Light propagation in photonic crystal fibers

Responsible scientist: Prof. Dr. Gerd Baumann / Assoc. Prof. Dr. Frank Gunzer

This project is concerned with the electromagnetic wave propagation in photonic crystal fibers and optical fibers. We are interested in the guided modes of the crystal using different geometries. It is well known that photonic crystals have some advantages related to the losses. Furthermore, they allow interesting effects, e.g. when the light is travelling in an air hole in the center of the fiber (hollow core photonic crystal fibers), thus travelling 30% faster than in glas as in ordinary optical fibers.

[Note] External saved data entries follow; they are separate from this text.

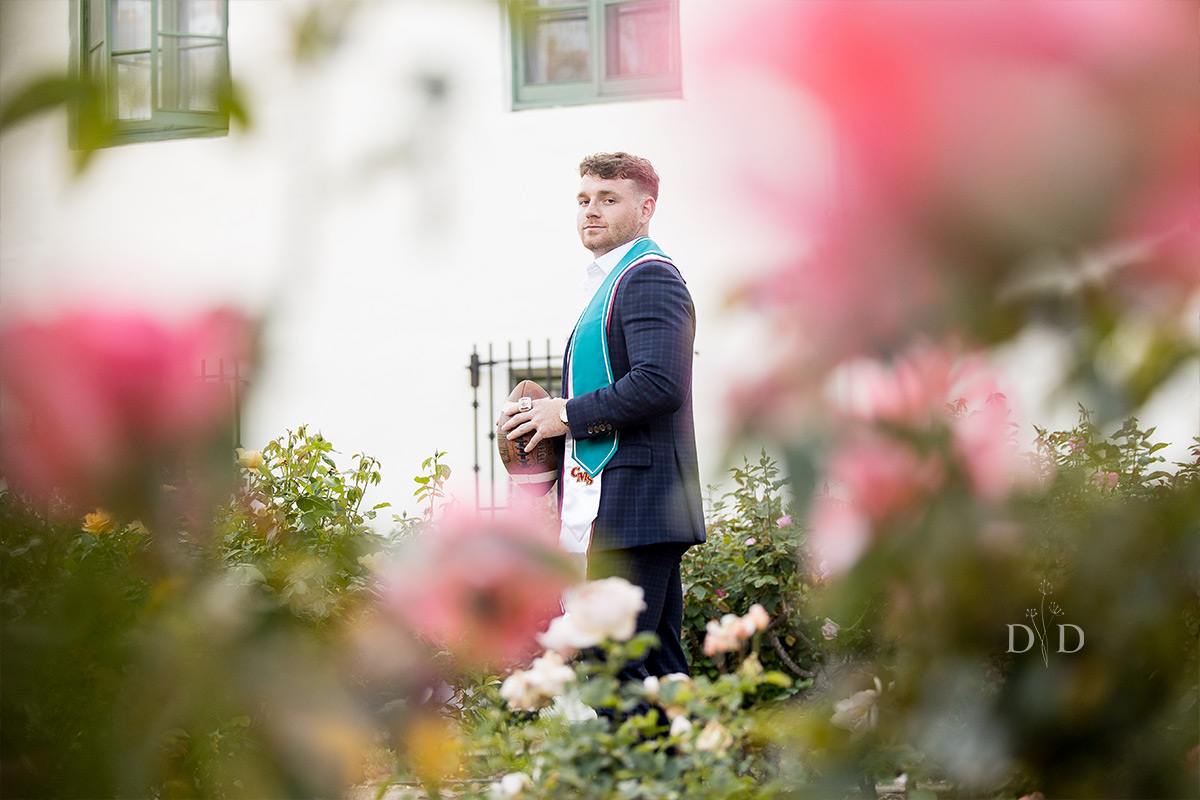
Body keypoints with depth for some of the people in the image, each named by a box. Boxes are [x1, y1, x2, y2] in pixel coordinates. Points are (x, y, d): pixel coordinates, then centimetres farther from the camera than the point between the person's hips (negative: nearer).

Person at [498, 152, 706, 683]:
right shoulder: (611, 282, 24)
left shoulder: (649, 276, -9)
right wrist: (543, 419, 11)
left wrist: (568, 415, -12)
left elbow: (658, 384, -23)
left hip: (634, 504, -11)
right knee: (657, 671, 11)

In photonic crystals the geometric arrangement of the refraction index influences the mode structure in the crystal. A variation of different geometries is shown in the following figure demonstrating the different structures and ways how electromagnetic waves are transmitted in photonic fibers (Ph. Russell, Science, 17, 358, (2003)).

Multi body systems

Responsible scientist: Prof. Dr. Gerd Baumann

The aim of the project is to use an object oriented approach to solve Multi Body System problems. An example of such mechanical systems is the following rear axel suspension used in modern cars. The modeling is based on computer algebra methods in connection with numerical simulations (hybrid computing).